*Trabalho a fazer*:
**1)** Reproduza, do texto sobre as sanções da UE à Rússia, tudo o que vai de "A Hungria e a Eslováquia opuseram-se" até "diplomatas à Euronews.".
**2)** Continue o texto sobre as sanções da UE à Rússia a partir da última frase apresentada.

*Texto para ler*:
------------
A União Europeia quer renovar as sanções individuais contra a Rússia até 15 de março, mas a Hungria e a Eslováquia estão a bloquear a decisão. As tensões entre os três países estão a aumentar devido à avaria do oleoduto Druzhba.
A Hungria e a Eslováquia estão a resistir à renovação das sanções impostas pela União Europeia a mais de 2700 pessoas e entidades em resposta à invasão total da Ucrânia pela Rússia. O prazo, 15 de março, aproxima-se e as tensões sobre um oleoduto danificado fazem demorar a decisão.
De acordo com as regras da UE, as sanções têm de ser prorrogadas de seis em seis meses por unanimidade.
Na tarde de quarta-feira, durante uma reunião de embaixadores em Bruxelas, foi feita uma primeira tentativa de prolongar as restrições individuais, mas não foi possível chegar a uma conclusão.
A Hungria e a Eslováquia opuseram-se à decisão depois de os seus pedidos para retirar alguns indivíduos da lista de sanções terem sido recusados, disseram vários diplomatas à Euronews.
O pedido eslovaco, que envolvia os empresários Mikhail Fridman e Alisher Usmanov, revelou-se particularmente controverso na sala. As conversações terminaram sem resolução.
Está agendada uma nova reunião para sexta-feira, altura em que os riscos serão significativamente maiores.
Corrida contra o tempo
Se as sanções não forem renovadas antes de 15 de março, todos os nomes que constam da lista negra, incluindo o presidente russo Vladimir Putin e o seu ministro dos Negócios Estrangeiros Sergey Lavrov, serão automaticamente libertados.
Oligarcas, propagandistas e empresas militares voltarão a ter acesso a milhões de fundos detidos em todo o território da UE.
------------
*Dados fornecidos*:

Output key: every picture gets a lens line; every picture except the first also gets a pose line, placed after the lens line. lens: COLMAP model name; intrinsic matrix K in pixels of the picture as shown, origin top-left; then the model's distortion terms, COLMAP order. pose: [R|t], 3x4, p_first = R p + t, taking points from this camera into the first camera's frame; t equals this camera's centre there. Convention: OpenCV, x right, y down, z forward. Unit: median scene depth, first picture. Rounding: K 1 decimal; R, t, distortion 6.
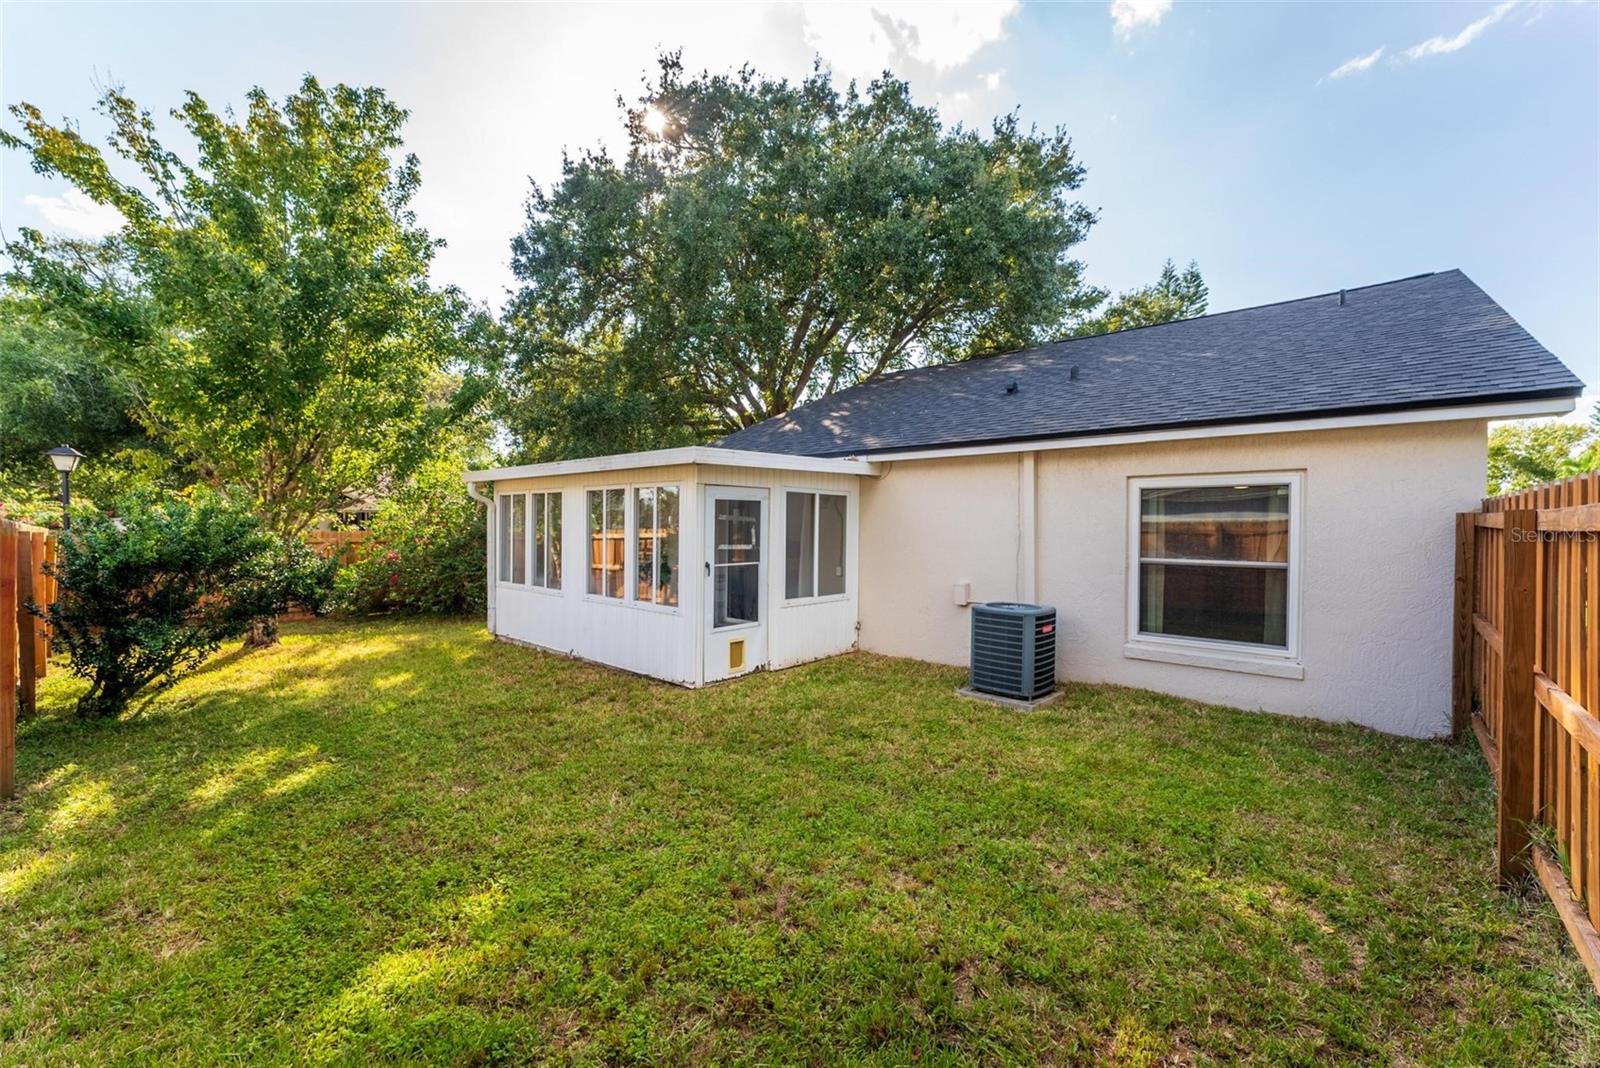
lens RADIAL K [[651.3, 0, 800.0], [0, 651.3, 534.0], [0, 0, 1]] dist [-0.005183, -0.000252]
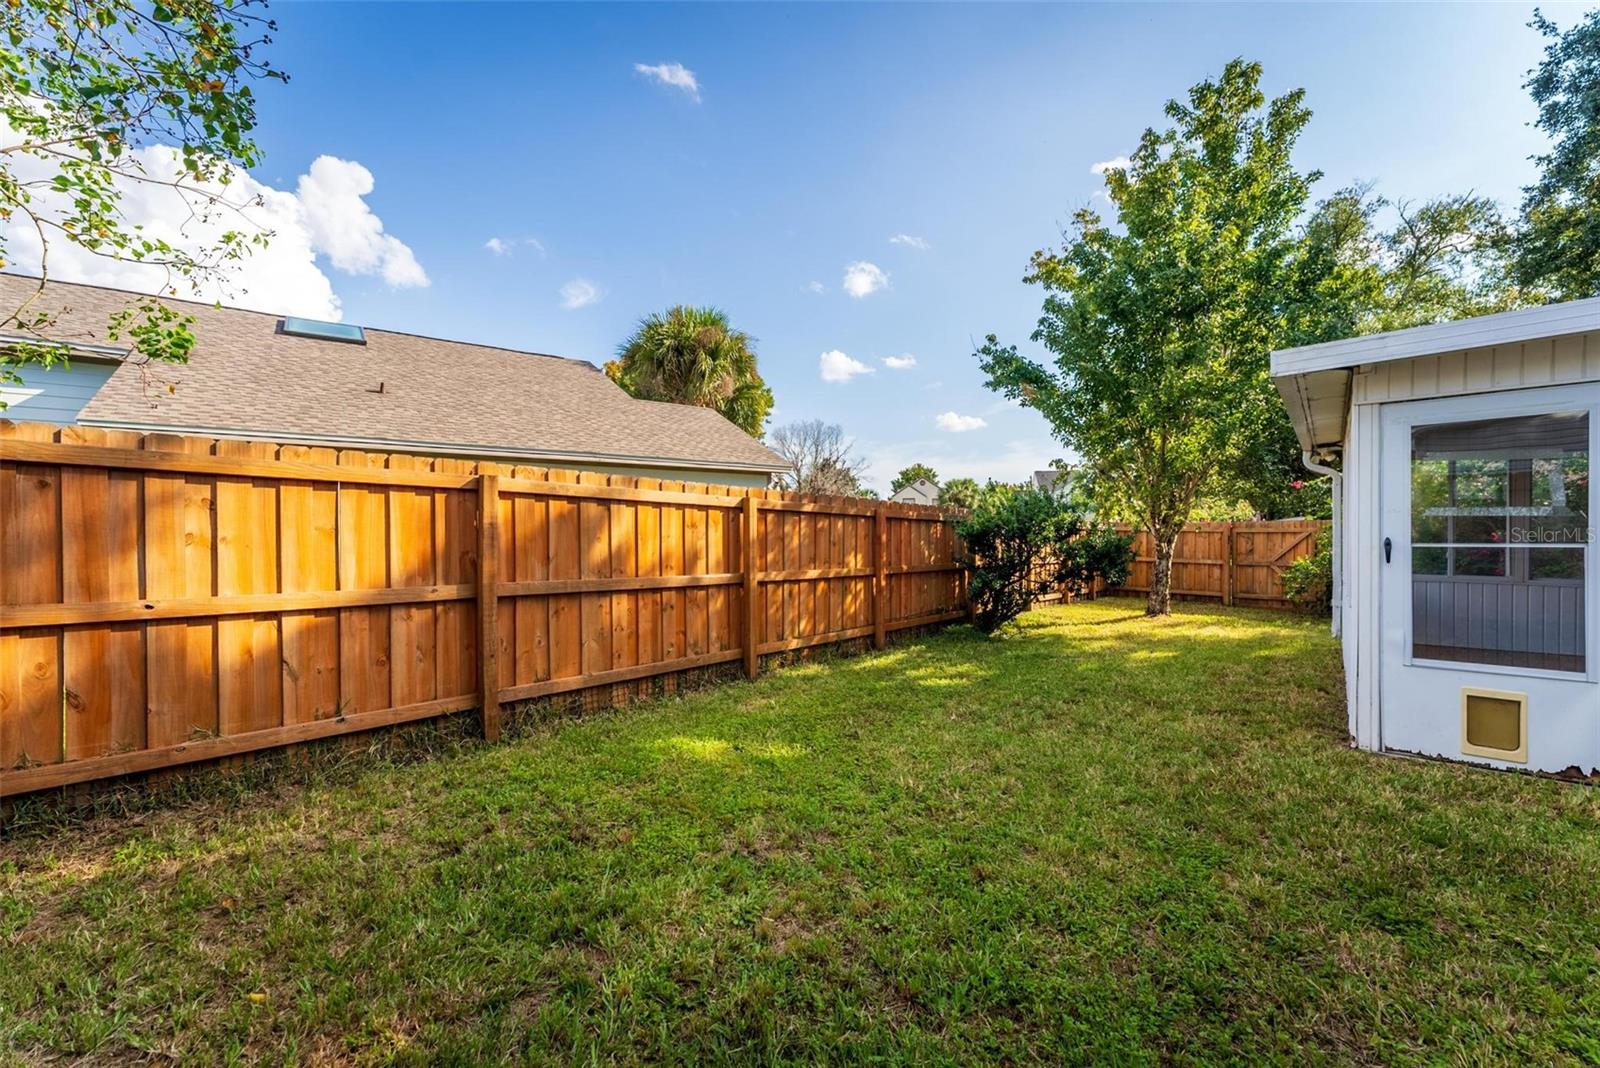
lens RADIAL K [[651.3, 0, 800.0], [0, 651.3, 534.0], [0, 0, 1]] dist [-0.005183, -0.000252]
pose [[-0.016916, -0.006318, -0.999837, 0.420453], [-0.006358, 0.999960, -0.006212, 0.044233], [0.999837, 0.006252, -0.016956, 0.473861]]
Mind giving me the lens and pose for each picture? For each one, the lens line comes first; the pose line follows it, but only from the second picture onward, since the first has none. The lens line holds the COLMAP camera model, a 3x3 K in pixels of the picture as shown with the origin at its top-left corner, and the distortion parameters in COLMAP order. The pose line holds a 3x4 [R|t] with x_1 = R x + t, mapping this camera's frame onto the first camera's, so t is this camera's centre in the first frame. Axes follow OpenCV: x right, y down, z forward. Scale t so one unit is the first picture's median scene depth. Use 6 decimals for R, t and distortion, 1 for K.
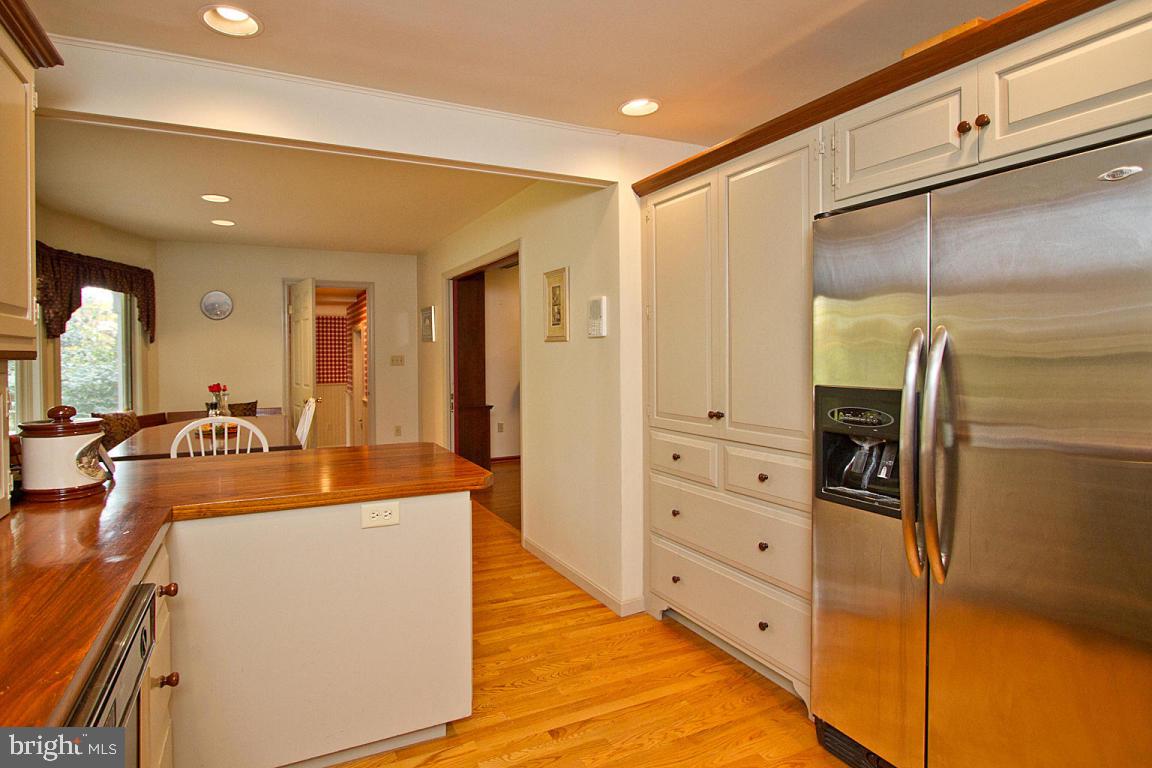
------------
*Resultados*:
**1)**
A Hungria e a Eslováquia opuseram-se à decisão depois de os seus pedidos para retirar alguns indivíduos da lista de sanções terem sido recusados, disseram vários diplomatas à Euronews.

**2)**
Não é a primeira vez que Bruxelas se vê numa corrida contra o tempo, uma vez que em março do ano passado, a Hungria levantou o seu veto à renovação das sanções individuais a menos de 48 horas do fim do prazo. Seis meses mais tarde, o cenário foi semelhante.
Desta vez, porém, há um novo elemento explosivo: o oleoduto de Druzhba.
O primeiro-ministro húngaro, Viktor Orbán, e o primeiro-ministro eslovaco, Robert Fico, acusaram o presidente ucraniano, Volodymyr Zelenskyy, de manter o oleoduto deliberadamente fechado por "razões políticas". Ambos insistem que a conduta está operacional.
Zelenskyy contrapõe que a infraestrutura foi gravemente danificada por um ataque de um drone russo, a 27 de janeiro, e que tem de ser reparada, o que pode demorar até um mês e meio, devido às condições perigosas no terreno.
A disputa, que se agravou dramaticamente na semana passada, levou Orbán a bloquear um empréstimo de 90 mil milhões de euros para a Ucrânia, acordado pelos líderes da UE em dezembro.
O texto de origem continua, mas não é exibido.